-------- QUOTED PASSAGE --------

Using the SustainBench package


SustainBench provides a standardized interface for all datasets in the benchmark.

>>> from sustainbench import get_dataset
>>> from sustainbench.common.data_loaders import get_train_loader
>>> import torchvision.transforms as transforms

# Load the full dataset, and download it if necessary
>>> dataset = get_dataset(dataset='dhs_dataset')

# Get the training set
>>> train_data = dataset.get_subset('train')

# Prepare the standard data loader
>>> train_loader = get_train_loader('standard', train_data, batch_size=16)

# Train loop
>>> for x, y_true, metadata in train_loader:
...   ...


SustainBench standardizes evaulation for each dataset.

>>> from sustainbench.common.data_loaders import get_eval_loader

# Get the test set
>>> test_data = dataset.get_subset('test')

# Prepare the data loader
>>> test_loader = get_eval_loader('standard', test_data, batch_size=16)

# Get predictions for the full test set
>>> for x, y_true, metadata in test_loader:
...   y_pred = model(x)
...   [accumulate y_true, y_pred, metadata]

# Evaluate
>>> dataset.eval(all_y_pred, all_y_true, all_metadata)
{'recall_macro_all': 0.66, ...}

--------

#### [EXERCISE PROMPT]
Using the SustainBench usage excerpt, answer each item on its own line:
1. Which dataset name is passed to get_dataset?
2. Which function prepares the data loader for the test set?
3. What value does the evaluation report for 'recall_macro_all'?
Rely only on the SustainBench usage excerpt, without outside knowledge.

-------- RECORDED DATA --------

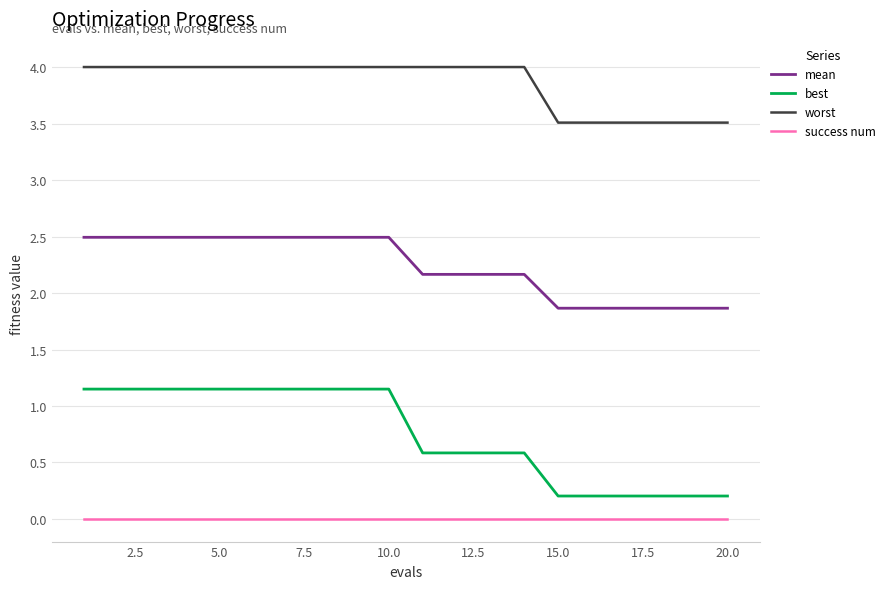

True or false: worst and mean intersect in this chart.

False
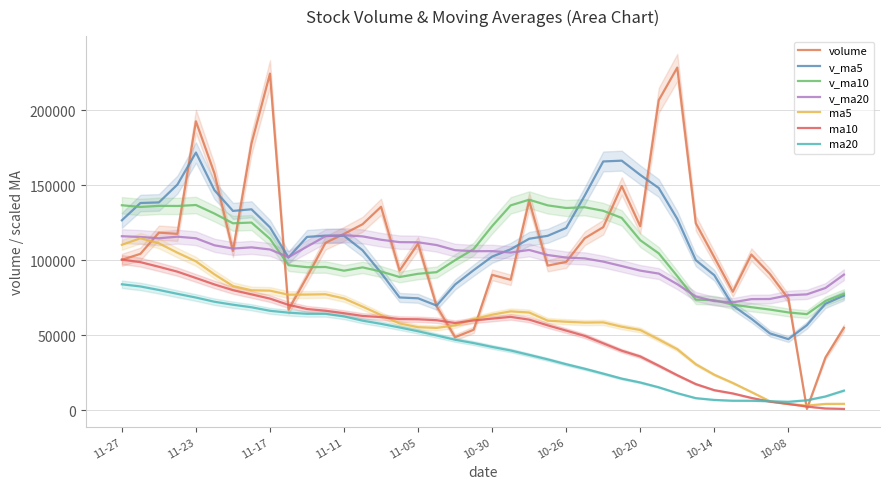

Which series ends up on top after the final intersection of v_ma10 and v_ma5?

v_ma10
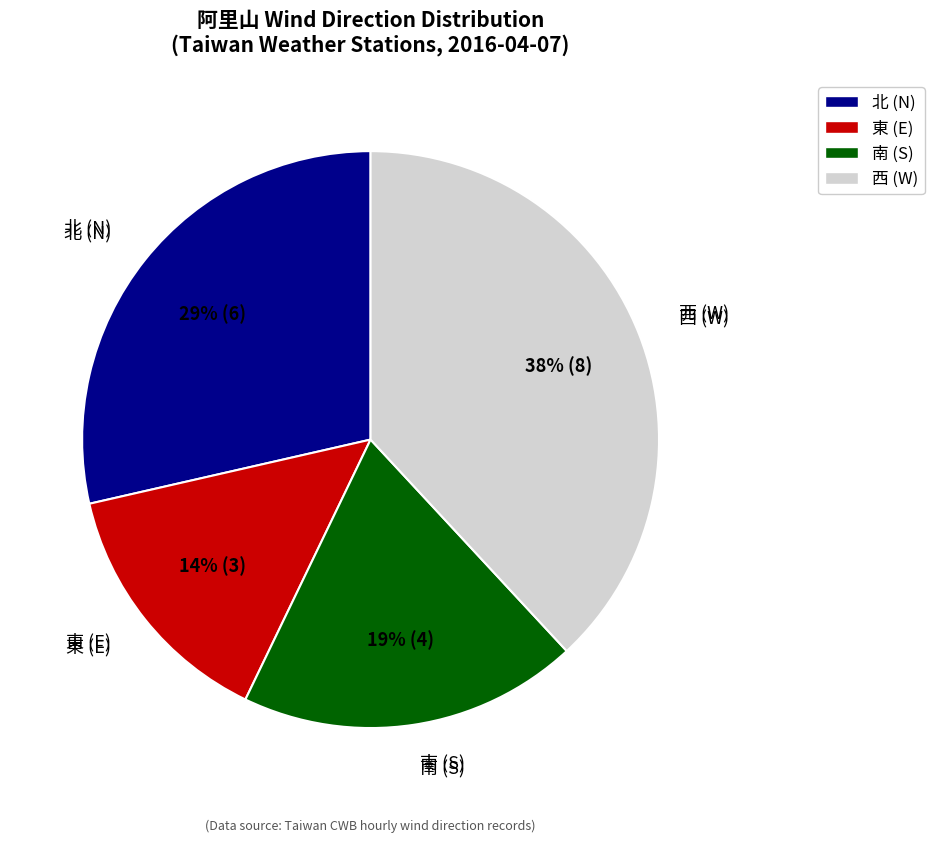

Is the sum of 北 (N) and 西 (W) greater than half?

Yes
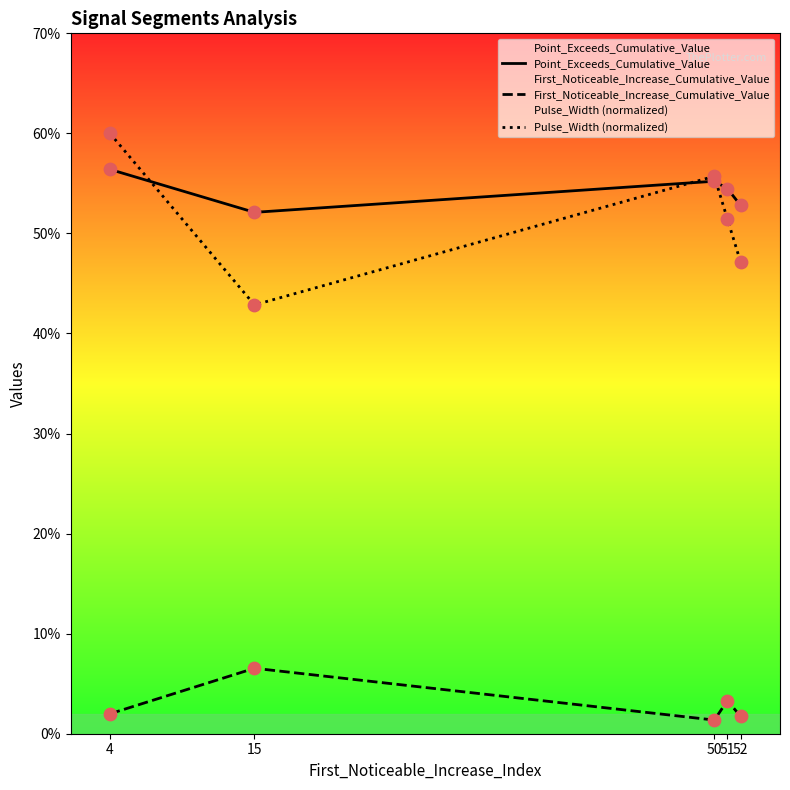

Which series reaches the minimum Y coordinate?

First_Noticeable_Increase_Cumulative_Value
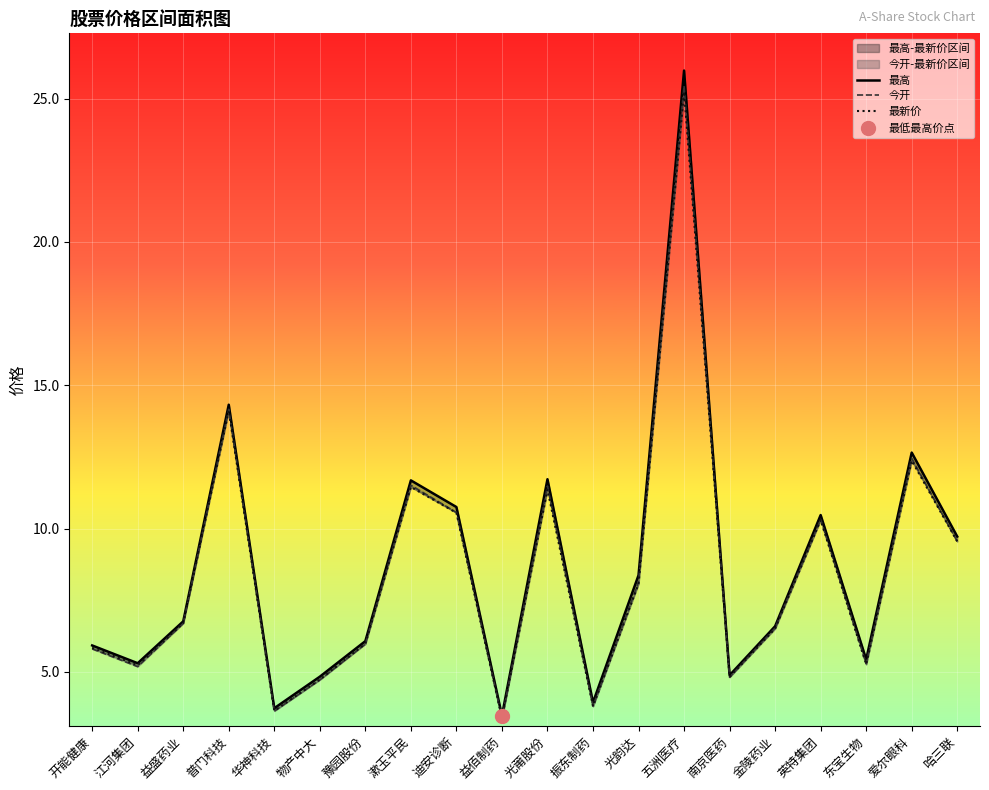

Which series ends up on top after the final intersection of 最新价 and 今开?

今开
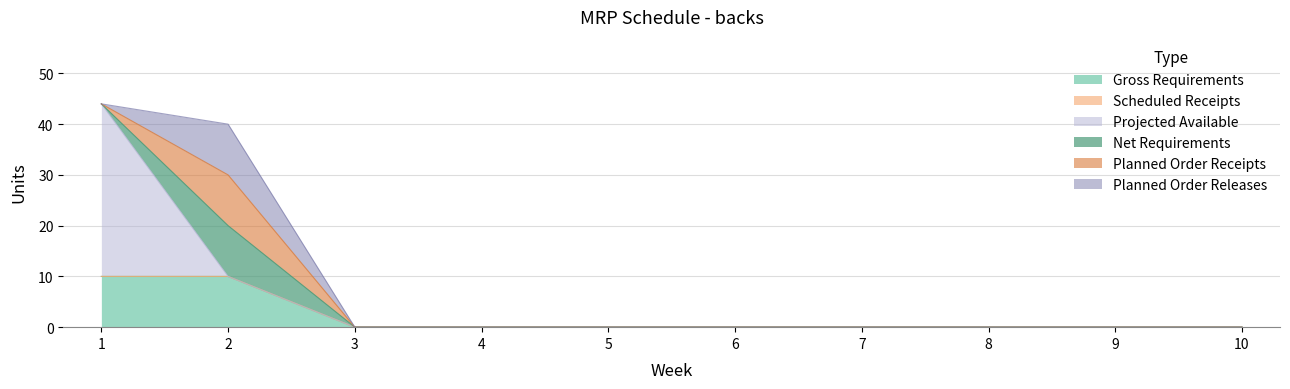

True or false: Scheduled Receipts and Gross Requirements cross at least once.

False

--------

#### [WRITTEN ANSWER]
1. 'dhs_dataset'
2. get_eval_loader
3. 0.66